O presidente Sérgio Correa rebateu as críticas do treinador colombiano de que a arbitragem do Brasil é atrasada

A Comissão Nacional de Arbitragem (Conaf) resolveu explicar a expulsão do técnico Juan Carlos Osorio na derrota do São Paulo para o Palmeiras no clássico do último domingo. Após a súmula do árbitro Anderson Daronco ser divulgada, a repercussão foi de que o cartão vermelho ao treinador foi um tanto exagerada. Mas o presidente da Conaf, Sérgio Côrrea, defendeu a decisão de Daronco e argumentou que o texto do árbitro apenas não deixou claro o tom usado por Osorio na reclamação. 
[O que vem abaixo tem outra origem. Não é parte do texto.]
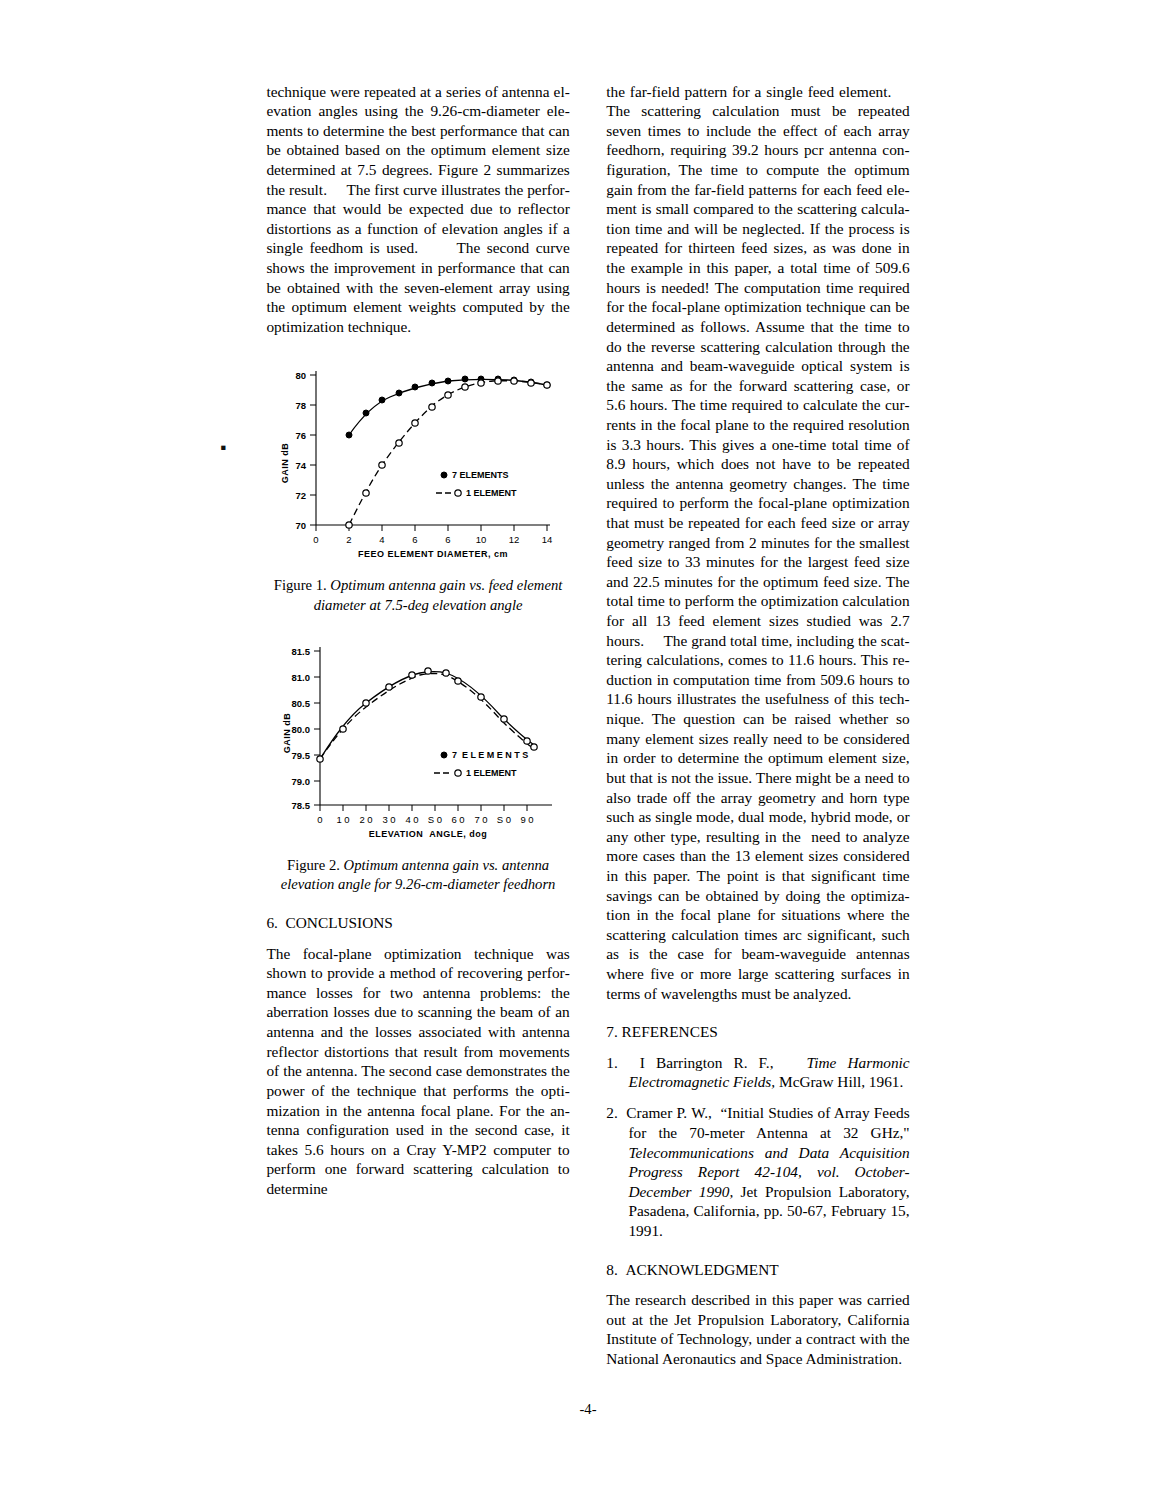▪
technique were repeated at a series of antenna elevation angles using the 9.26-cm-diameter elements to determine the best performance that can be obtained based on the optimum element size determined at 7.5 degrees. Figure 2 summarizes the result. The first curve illustrates the performance that would be expected due to reflector distortions as a function of elevation angles if a single feedhom is used. The second curve shows the improvement in performance that can be obtained with the seven-element array using the optimum element weights computed by the optimization technique.
80 78 76 74 72 70 GAIN dB 0 2 4 6 6 10 12 14 FEEO ELEMENT DIAMETER, cm 7 ELEMENTS 1 ELEMENT
Figure 1. Optimum antenna gain vs. feed element diameter at 7.5-deg elevation angle
81.5 81.0 80.5 80.0 79.5 79.0 78.5 GAIN dB 0 1 0 2 0 3 0 4 0 S 0 6 0 7 0 S 0 9 0 ELEVATION ANGLE, dog 7 E L E M E N T S 1 ELEMENT
Figure 2. Optimum antenna gain vs. antenna elevation angle for 9.26-cm-diameter feedhorn
6. CONCLUSIONS
The focal-plane optimization technique was shown to provide a method of recovering performance losses for two antenna problems: the aberration losses due to scanning the beam of an antenna and the losses associated with antenna reflector distortions that result from movements of the antenna. The second case demonstrates the power of the technique that performs the optimization in the antenna focal plane. For the antenna configuration used in the second case, it takes 5.6 hours on a Cray Y-MP2 computer to perform one forward scattering calculation to determine
the far-field pattern for a single feed element. The scattering calculation must be repeated seven times to include the effect of each array feedhorn, requiring 39.2 hours pcr antenna configuration, The time to compute the optimum gain from the far-field patterns for each feed element is small compared to the scattering calculation time and will be neglected. If the process is repeated for thirteen feed sizes, as was done in the example in this paper, a total time of 509.6 hours is needed! The computation time required for the focal-plane optimization technique can be determined as follows. Assume that the time to do the reverse scattering calculation through the antenna and beam-waveguide optical system is the same as for the forward scattering case, or 5.6 hours. The time required to calculate the currents in the focal plane to the required resolution is 3.3 hours. This gives a one-time total time of 8.9 hours, which does not have to be repeated unless the antenna geometry changes. The time required to perform the focal-plane optimization that must be repeated for each feed size or array geometry ranged from 2 minutes for the smallest feed size to 33 minutes for the largest feed size and 22.5 minutes for the optimum feed size. The total time to perform the optimization calculation for all 13 feed element sizes studied was 2.7 hours. The grand total time, including the scattering calculations, comes to 11.6 hours. This reduction in computation time from 509.6 hours to 11.6 hours illustrates the usefulness of this technique. The question can be raised whether so many element sizes really need to be considered in order to determine the optimum element size, but that is not the issue. There might be a need to also trade off the array geometry and horn type such as single mode, dual mode, hybrid mode, or any other type, resulting in the need to analyze more cases than the 13 element sizes considered in this paper. The point is that significant time savings can be obtained by doing the optimization in the focal plane for situations where the scattering calculation times arc significant, such as is the case for beam-waveguide antennas where five or more large scattering surfaces in terms of wavelengths must be analyzed.
7. REFERENCES
1. I Barrington R. F., Time Harmonic Electromagnetic Fields, McGraw Hill, 1961.
2. Cramer P. W., “Initial Studies of Array Feeds for the 70-meter Antenna at 32 GHz," Telecommunications and Data Acquisition Progress Report 42-104, vol. October-December 1990, Jet Propulsion Laboratory, Pasadena, California, pp. 50-67, February 15, 1991.
8. ACKNOWLEDGMENT
The research described in this paper was carried out at the Jet Propulsion Laboratory, California Institute of Technology, under a contract with the National Aeronautics and Space Administration.
-4-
"Conversei com o Daronco, e ele falou que a reclamação foi ostensiva. Não foi só o dedo em riste. Ele saiu da área dele e foi em direção ao Daronco", disse ao Globoesporte.com. "O Item 2 da regra 12 do futebol prevê a punição por amarelo por reclamar das decisões dos árbitros. Nós, na circular, acrescentamos a palavra 'ostensivamente', que caberia bem ali. Estamos orientando aos árbitros para que coloquem a palavra, claro quando realmente for uma reclamação ostensiva, como nesse caso. Está todo mundo achando que foi um diálogo, um bate-papo. Não foi", acrescentou.  
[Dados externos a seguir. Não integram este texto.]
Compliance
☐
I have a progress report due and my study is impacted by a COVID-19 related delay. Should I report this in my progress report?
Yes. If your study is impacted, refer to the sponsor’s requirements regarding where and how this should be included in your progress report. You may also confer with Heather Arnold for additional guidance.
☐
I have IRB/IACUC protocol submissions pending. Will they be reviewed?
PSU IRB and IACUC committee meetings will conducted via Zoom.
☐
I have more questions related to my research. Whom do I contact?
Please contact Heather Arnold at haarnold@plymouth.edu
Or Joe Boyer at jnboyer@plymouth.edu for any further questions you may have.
Após o jogo, durante a coletiva de imprensa, Osorio foi bastante crítico à postura da arbitragem brasileira em geral, que só nesta edição do Campeonato Brasileiro expulsou outros cinco treinadores em apenas nove rodadas. No entanto, Sérgio Correa rebateu as acusações do colombiano de que o Brasil é um país atrasado na arbitragem.  

Rubens Chiri/saopaulofc.net

"Eu até entendo o caso do Osorio. Tenho certeza que, como ele é inteligente, ele vai se adequar e ver que o Brasil não é um país atrasado como ele deu a entender. Respeito a posição dele, que disse que na Inglaterra, Estados Unidos, são países avançados e há diálogo. O Brasil não é atrasado, está crescendo", garantiu o dirigente. 
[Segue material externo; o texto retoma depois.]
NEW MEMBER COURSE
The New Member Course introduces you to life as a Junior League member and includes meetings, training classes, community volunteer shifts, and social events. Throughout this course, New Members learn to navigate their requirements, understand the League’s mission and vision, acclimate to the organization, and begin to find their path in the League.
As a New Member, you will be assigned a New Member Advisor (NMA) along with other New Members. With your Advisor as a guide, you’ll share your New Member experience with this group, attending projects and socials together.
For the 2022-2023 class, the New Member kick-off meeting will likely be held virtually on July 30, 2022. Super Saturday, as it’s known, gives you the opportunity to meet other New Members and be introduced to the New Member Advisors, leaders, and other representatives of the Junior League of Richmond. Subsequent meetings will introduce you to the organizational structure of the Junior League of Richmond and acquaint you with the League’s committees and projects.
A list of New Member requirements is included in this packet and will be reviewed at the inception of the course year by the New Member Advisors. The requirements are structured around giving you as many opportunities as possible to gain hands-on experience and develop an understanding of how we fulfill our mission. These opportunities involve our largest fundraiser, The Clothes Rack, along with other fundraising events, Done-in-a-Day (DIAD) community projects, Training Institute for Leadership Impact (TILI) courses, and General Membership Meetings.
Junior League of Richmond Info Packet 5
"Todas essas ações estão trazendo ganho real ao futebol ao ponto de chegarmos a números desses outros países, como no número de faltas. Diminuiu drasticamente. Temos que entender que o treinador e ninguém em campo tem o direito de interpelar o árbitro da forma como ele fez. Se o treinador fosse no meio de campo para falar com o árbitro já estaria invadindo o campo. Só por invasão, ainda sem reclamar, ele já teria que ser expulso", concluiu.